A bill introduced in the U.S. Senate on Wednesday would require high-altitude balloons to be equipped with tracking systems so the U.S. military can quickly identify them.


What You Need To Know

  • A bill introduced in the U.S. Senate on Wednesday would require high-altitude balloons to be equipped with tracking systems so the U.S. military can quickly identify them

  • The bipartisan legislation by Sens. Mark Kelly, D-Ariz., and Ted Budd, R-N.C., is in response to U.S. fighter jets shooting down four objects last month, including a suspected Chinese spy balloon

  • The bill also would require the FAA to work with the International Civil Aviation Organization to develop equivalent standards for high-altitude balloons launched in other countries and direct the FAA to establish a rulemaking committee for updating FAA tracking regulations

  • Pat Cannon, president of the Balloon Federation of America, said he believes the legislation should be rewritten to exclude manned balloons

The bipartisan legislation by Sens. Mark Kelly, D-Ariz., and Ted Budd, R-N.C., is in response to U.S. fighter jets shooting down four objects last month, including a suspected Chinese spy balloon.

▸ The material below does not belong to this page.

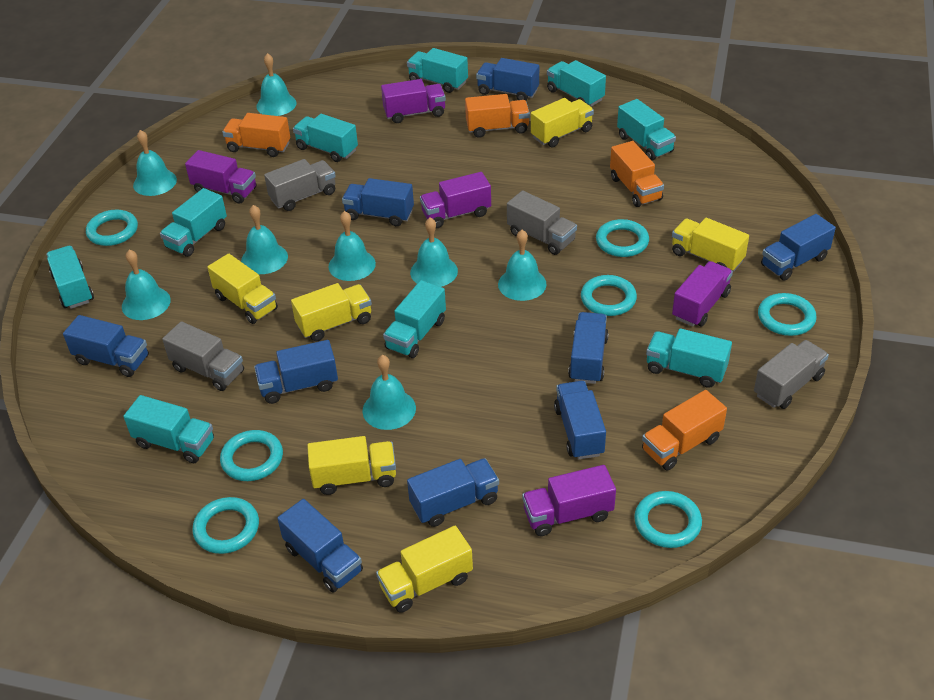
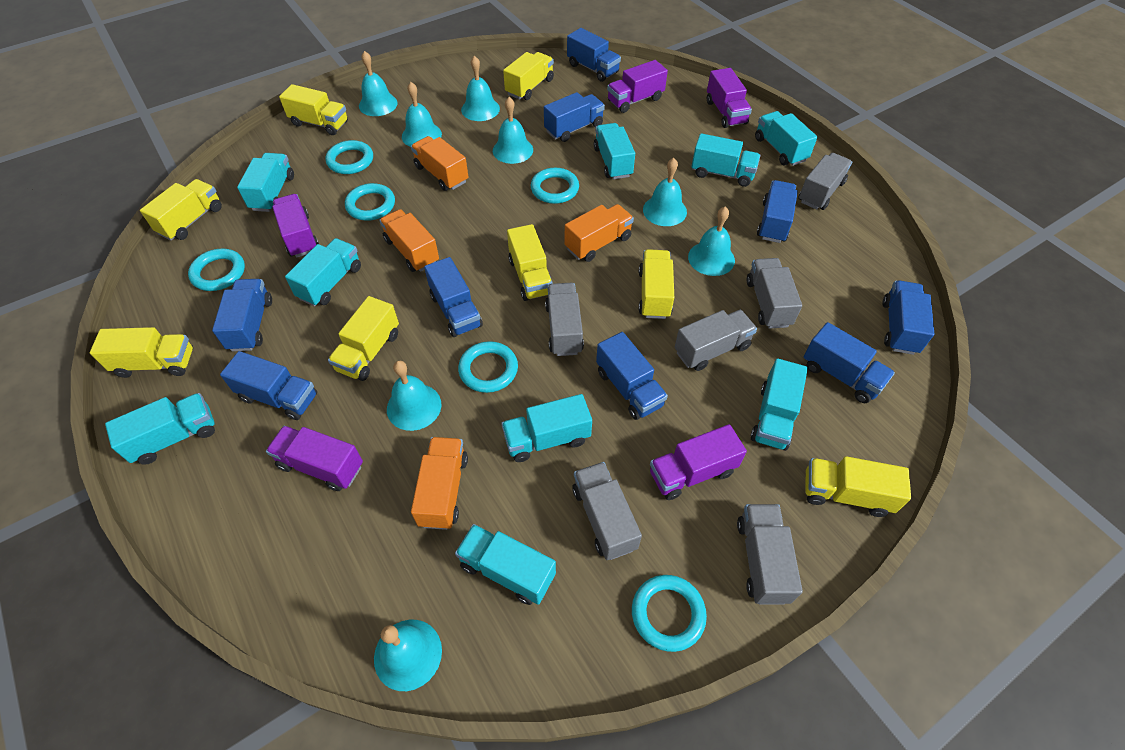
grey truck: 4 -> 6
turquoise ring: 7 -> 6
yellow truck: 6 -> 8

“At a time when our adversaries are using hostile surveillance tactics, there is no reason why our country should have to wonder whether an object in our airspace is a threat, weather balloon, or science project,” Kelly said in a statement. “Our common-sense legislation will give our military the tools needed to identify threats more quickly and efficiently, while providing more certainty to good faith operators of high-altitude balloons.”

The Seeing Objects at Altitude Regularly, or SOAR, Act would require the Federal Aviation Administration to set new regulations that would require all balloons flying 10,000 feet above sea level to be equipped with tracking systems that would transmit their altitude, identity and location.

The bill also would require the FAA to work with the International Civil Aviation Organization to develop equivalent standards for high-altitude balloons launched in other countries and direct the FAA to establish a rulemaking committee – comprised of government officials and industry and aviation safety experts – that would issue recommendations on how to best update FAA regulations to track high-altitude balloons.

“The recent shootdown of a Chinese spy balloon that traversed the skies over our country for more than a week highlights the immediate need for the FAA to re-evaluate how we track objects flying over American airspace,” Budd said in a statement. “Examining more efficient means for tracking the identity and location of aircraft is not only critical to maintaining safety in our skies, but it’s also a matter of national security.”

Pat Cannon, president of the Balloon Federation of America, said he believes the legislation should be rewritten to exclude manned balloons, which typically don’t have electrical systems and therefore are incapable of carrying equipment to help identify them.

He also said he doesn’t understand the need for such a requirement on manned balloons because they don’t fly in Class A airspace, which is above 18,000 feet. The four objects shot down last month were flying at 20,000 to 60,000 feet.

“If they just throw a whitewash over the top of this thing and say ‘all balloons’ and they don't distinguish between man and unmanned, that's not right, and we would oppose that,” Cannon told Spectrum News.

The bill defines a high-altitude balloon as “a manned or unmanned free balloon operating not less than 10,000 feet above sea level.”

If the legislation were amended to exclude manned balloons, the Balloon Federation of America would support it, Cannon said, “because I think that we should have the right to identify what is up there above us.”

A U.S. fighter jet shot down the suspected Chinese spy balloon Feb. 4 off the coast of South Carolina. The balloon had traveled over Alaska, Montana, the nation’s heartland and the Carolinas before being fired upon.

About a week later, three other objects were shot down in the span of three days – one on Alaska’s northern coast, one in the Yukon in Canada and the other above Lake Huron, near Michigan. The U.S. has not identified those three objects and has called off the search to retrieve them.

The White House has said the North American Aerospace Defense Command’s decision to broaden the parameters of its radar surveillance may explain the increased frequency of such sightings.